What are some of your favorite spots to visit in Arkansas? 

CH: I like Little Rock because it has shopping plus a pleasant, rolling terrain. Hot Springs looks different from the rest of the state, and has a colorful history. I grew up in the Delta, over on the Mississippi side, and I have a deep attachment to
perfectly flat and fertile!

How would you describe your writing style? In your opinion, what do you think is one of the biggest misconceptions about writers?

CH: My writing style. Do I have one? I guess I do. Hmmm. I write very southern, very colloquially, and lately I’ve been writing humorously. The biggest misconceptions about writers? I’ve been one for so long that I can’t remember how it felt when I was on the outside. I think when I was a teenager I believed that all writers drank a lot and were extremely rude. Thankfully, I know now that that’s not true at all.

You broke genre boundaries with your current Sookie Stackhouse series.  What initiated the idea to write about the realm of Southern vampires?

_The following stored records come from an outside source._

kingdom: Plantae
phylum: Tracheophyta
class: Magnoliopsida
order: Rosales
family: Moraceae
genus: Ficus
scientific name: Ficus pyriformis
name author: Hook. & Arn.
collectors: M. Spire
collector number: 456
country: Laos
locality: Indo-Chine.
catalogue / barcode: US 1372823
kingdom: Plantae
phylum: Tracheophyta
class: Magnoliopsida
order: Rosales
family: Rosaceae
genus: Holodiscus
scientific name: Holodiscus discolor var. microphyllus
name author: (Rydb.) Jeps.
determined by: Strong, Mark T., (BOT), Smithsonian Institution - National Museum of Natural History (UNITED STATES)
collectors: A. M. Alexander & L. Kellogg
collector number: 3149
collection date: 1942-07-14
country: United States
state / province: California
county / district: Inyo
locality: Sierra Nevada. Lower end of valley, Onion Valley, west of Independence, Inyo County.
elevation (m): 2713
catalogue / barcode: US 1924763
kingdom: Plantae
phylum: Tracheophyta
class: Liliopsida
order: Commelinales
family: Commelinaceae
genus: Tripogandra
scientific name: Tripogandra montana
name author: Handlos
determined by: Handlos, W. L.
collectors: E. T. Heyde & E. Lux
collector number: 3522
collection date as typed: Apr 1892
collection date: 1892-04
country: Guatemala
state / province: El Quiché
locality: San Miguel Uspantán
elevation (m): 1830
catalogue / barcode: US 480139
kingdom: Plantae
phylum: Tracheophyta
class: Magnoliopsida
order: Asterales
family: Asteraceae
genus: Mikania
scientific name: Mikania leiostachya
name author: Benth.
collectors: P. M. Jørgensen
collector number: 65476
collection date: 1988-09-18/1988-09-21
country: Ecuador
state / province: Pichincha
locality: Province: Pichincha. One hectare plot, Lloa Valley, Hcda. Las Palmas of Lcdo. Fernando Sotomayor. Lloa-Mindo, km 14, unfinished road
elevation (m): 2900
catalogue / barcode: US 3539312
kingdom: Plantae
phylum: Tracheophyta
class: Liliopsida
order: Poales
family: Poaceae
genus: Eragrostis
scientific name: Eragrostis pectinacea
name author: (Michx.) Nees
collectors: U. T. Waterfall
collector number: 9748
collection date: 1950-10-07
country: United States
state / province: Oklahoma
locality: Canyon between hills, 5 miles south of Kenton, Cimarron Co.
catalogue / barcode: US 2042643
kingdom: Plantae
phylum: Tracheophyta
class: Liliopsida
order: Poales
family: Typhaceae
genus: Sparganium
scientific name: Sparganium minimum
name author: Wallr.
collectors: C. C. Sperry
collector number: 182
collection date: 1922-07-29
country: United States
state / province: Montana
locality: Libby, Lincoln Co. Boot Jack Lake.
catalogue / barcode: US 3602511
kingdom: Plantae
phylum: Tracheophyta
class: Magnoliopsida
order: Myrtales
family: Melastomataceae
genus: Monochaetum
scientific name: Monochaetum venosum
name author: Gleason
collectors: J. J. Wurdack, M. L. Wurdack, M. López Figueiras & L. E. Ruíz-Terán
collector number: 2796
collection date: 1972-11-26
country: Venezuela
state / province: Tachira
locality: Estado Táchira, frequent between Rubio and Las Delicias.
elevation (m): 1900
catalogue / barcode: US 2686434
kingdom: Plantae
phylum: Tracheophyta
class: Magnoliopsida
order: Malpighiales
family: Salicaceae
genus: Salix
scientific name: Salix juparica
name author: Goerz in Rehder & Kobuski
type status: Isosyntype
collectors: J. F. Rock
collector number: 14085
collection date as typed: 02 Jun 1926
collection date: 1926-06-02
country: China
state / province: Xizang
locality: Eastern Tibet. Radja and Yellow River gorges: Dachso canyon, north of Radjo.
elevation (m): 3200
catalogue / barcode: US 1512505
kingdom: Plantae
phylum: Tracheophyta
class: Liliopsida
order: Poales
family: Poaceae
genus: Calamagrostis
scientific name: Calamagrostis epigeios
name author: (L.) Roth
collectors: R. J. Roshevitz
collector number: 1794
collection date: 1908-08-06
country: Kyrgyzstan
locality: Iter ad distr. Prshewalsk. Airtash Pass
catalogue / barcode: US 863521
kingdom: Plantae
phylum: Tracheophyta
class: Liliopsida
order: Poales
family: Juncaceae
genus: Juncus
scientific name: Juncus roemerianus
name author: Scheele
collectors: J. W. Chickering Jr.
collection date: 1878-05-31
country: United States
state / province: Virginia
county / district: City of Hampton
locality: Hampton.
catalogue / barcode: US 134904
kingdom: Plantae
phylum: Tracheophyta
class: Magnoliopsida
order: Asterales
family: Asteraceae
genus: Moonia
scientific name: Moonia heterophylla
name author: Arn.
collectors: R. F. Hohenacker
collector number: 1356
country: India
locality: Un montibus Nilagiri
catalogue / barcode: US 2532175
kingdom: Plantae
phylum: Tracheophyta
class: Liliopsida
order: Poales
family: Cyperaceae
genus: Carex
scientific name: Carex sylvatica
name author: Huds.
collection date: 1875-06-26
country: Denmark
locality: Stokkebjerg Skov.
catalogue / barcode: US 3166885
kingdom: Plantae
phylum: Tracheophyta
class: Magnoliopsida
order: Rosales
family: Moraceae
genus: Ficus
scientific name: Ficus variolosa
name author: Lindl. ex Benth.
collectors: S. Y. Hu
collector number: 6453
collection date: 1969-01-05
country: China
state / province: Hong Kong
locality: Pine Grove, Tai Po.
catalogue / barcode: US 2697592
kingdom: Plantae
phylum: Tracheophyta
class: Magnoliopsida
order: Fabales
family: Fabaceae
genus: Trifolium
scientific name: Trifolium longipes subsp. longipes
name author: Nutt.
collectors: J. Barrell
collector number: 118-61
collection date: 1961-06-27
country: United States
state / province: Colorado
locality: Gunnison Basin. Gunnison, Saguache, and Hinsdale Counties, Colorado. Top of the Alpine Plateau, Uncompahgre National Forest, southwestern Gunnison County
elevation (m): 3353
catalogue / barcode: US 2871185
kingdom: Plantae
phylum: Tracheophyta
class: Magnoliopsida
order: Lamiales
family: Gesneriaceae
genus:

CH: I was looking for a way to shake up my career. I was stuck in the midlist, writing conventional mysteries. I love my mystery roots, but I felt like having a little fun.
The second season of True Blood is set to air this summer. W hat do you think of the screen adaptation so far? Are you happy with how the series is unfolding and reflecting your novels/characters?
CH: I think the series reflects the spirit of the books, if not each and every plotline. I’m very happy with True Blood.
What’s something people might be surprised to find out about you?
CH: I have no idea what would surprise people. That I took martial arts for six years? That I volunteered at a rape crisis center? Are those surprising? Maybe after the vampire books, people would be surprised that I go to church regularly!
In your opinion, which character that you have written over the years is the most like you?
CH: Probably my first series heroine, Aurora Teagarden, is the most like me. Nothing ever turned out like she planned, either, and she was always doing something other people didn’t expect.